▶ [Tasks to complete]:
a) In the forum thread, what name does the kernel driver use for the M2MC clock?
b) Reproduce word for word the part of the forum thread that begins at the words "It does seem" and stops after the words "(and now rpi-update).".

Source text below:

It does seem there are two similar issues here. The first involves core_freq being set too low when throttling. That is easy to reproduce. Use a high clock rate hdmi mode (e.g. 4kp60) and throttle. That is fixed with test firmware (and now rpi-update).

The second seems to be the M2MC clock (aka hsm clock in kernel driver) being set to 0. It is noticed when clocks change after throttling, but the problem seems to occur earlier, and it seems to occur with certain hdmi resolutions (possibly your edid gives the same hdmi mode without the hdmi_ settings).

popcornmix avatar Aug 18 '21 17:08 popcornmix

@popcornmix You are right, it's only happening with the 1360x758 video mode. I have tried other resolutions via the "video=..." kernel parameter, and the issue doesn't show it's ugly face.

vanfanel avatar Aug 18 '21 17:08 vanfanel

This thread is worth a read for the 1366x768 mode. https://www.raspberrypi.org/forums/viewtopic.php?f=28&t=284866

JamesH65 avatar Aug 18 '21 19:08 JamesH65

@JamesH65 it's 1360x768, and the display is fine up until the first throttle, so I don't think that thread is relevant.

popcornmix avatar Aug 18 '21 19:08 popcornmix

@vanfanel can you try this test firmware

popcornmix avatar Aug 18 '21 20:08 popcornmix

@popcornmix Tried! The issue at 1360x768 (forced in cmdline.txt via the video=... parameter) is not appearing anymore. So, if you have no objections, this could be closed.

Thanks a lot for looking into this, for the time you invested into fixing the issue (and discovering it, to begin with... happening with a video mode only was unexpected).

vanfanel avatar Aug 19 '21 09:08 vanfanel

Fix should be in latest rpi-update firmware.

popcornmix avatar Aug 19 '21 11:08 popcornmix

@popcornmix Same HDMI poweroff on throttling is happening again in kernel 5.10.76-v8 with video="HDMI-A-1:1280x720@60"

vanfanel avatar Nov 05 '21 07:11 vanfanel

End of Source text.
Provided records below:

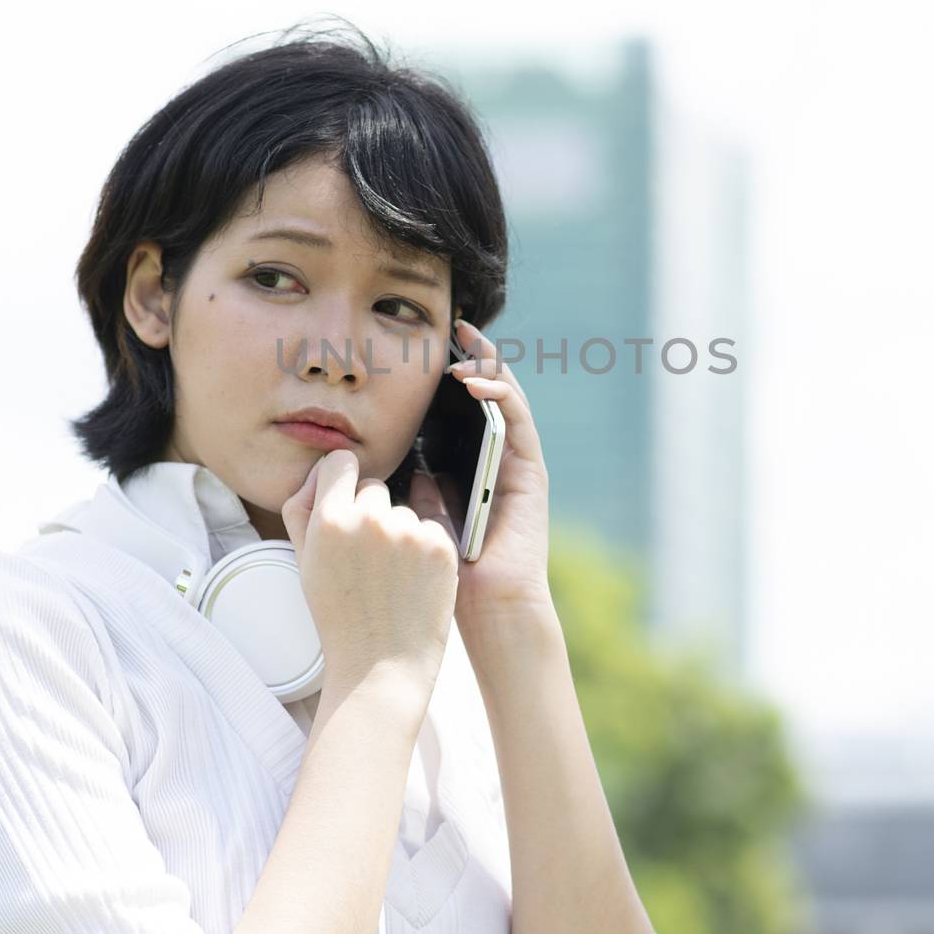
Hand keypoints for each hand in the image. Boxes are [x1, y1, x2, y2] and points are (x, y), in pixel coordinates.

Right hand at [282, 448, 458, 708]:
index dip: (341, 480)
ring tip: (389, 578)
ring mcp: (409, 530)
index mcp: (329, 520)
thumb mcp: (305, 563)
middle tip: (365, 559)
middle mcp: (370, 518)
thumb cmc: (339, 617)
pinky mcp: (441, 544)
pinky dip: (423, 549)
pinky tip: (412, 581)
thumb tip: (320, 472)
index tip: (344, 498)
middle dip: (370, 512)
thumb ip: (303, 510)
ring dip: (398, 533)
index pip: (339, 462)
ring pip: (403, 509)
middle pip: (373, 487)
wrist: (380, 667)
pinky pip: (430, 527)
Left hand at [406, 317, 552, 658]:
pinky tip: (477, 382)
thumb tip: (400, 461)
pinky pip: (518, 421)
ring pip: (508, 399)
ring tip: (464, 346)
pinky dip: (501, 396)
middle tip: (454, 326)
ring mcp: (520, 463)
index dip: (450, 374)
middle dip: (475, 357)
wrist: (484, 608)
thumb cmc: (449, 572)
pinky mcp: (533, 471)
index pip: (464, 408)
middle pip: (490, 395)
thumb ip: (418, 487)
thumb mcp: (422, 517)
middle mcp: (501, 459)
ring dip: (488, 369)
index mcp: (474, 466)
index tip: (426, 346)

End of Provided records.
Provided records below:

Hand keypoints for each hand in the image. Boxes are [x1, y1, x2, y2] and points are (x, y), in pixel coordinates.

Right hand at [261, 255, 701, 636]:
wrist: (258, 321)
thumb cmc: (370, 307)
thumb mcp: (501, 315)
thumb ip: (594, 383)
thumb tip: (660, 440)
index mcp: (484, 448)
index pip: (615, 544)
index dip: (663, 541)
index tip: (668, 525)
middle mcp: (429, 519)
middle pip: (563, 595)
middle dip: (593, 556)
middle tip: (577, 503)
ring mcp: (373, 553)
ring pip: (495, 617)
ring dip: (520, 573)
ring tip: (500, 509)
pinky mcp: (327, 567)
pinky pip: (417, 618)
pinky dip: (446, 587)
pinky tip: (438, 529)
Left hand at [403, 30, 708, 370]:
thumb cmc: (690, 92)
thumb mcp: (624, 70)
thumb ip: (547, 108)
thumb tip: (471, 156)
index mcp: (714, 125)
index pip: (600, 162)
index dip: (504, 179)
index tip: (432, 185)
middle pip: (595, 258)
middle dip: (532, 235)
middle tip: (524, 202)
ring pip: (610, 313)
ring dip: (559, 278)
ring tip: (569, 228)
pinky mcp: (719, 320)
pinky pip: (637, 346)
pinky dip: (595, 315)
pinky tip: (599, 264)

End of Provided records.

▶ [Responses by item number]:
a) The hsm clock.

b)
It does seem there are two similar issues here. The first involves core_freq being set too low when throttling. That is easy to reproduce. Use a high clock rate hdmi mode (e.g. 4kp60) and throttle. That is fixed with test firmware (and now rpi-update).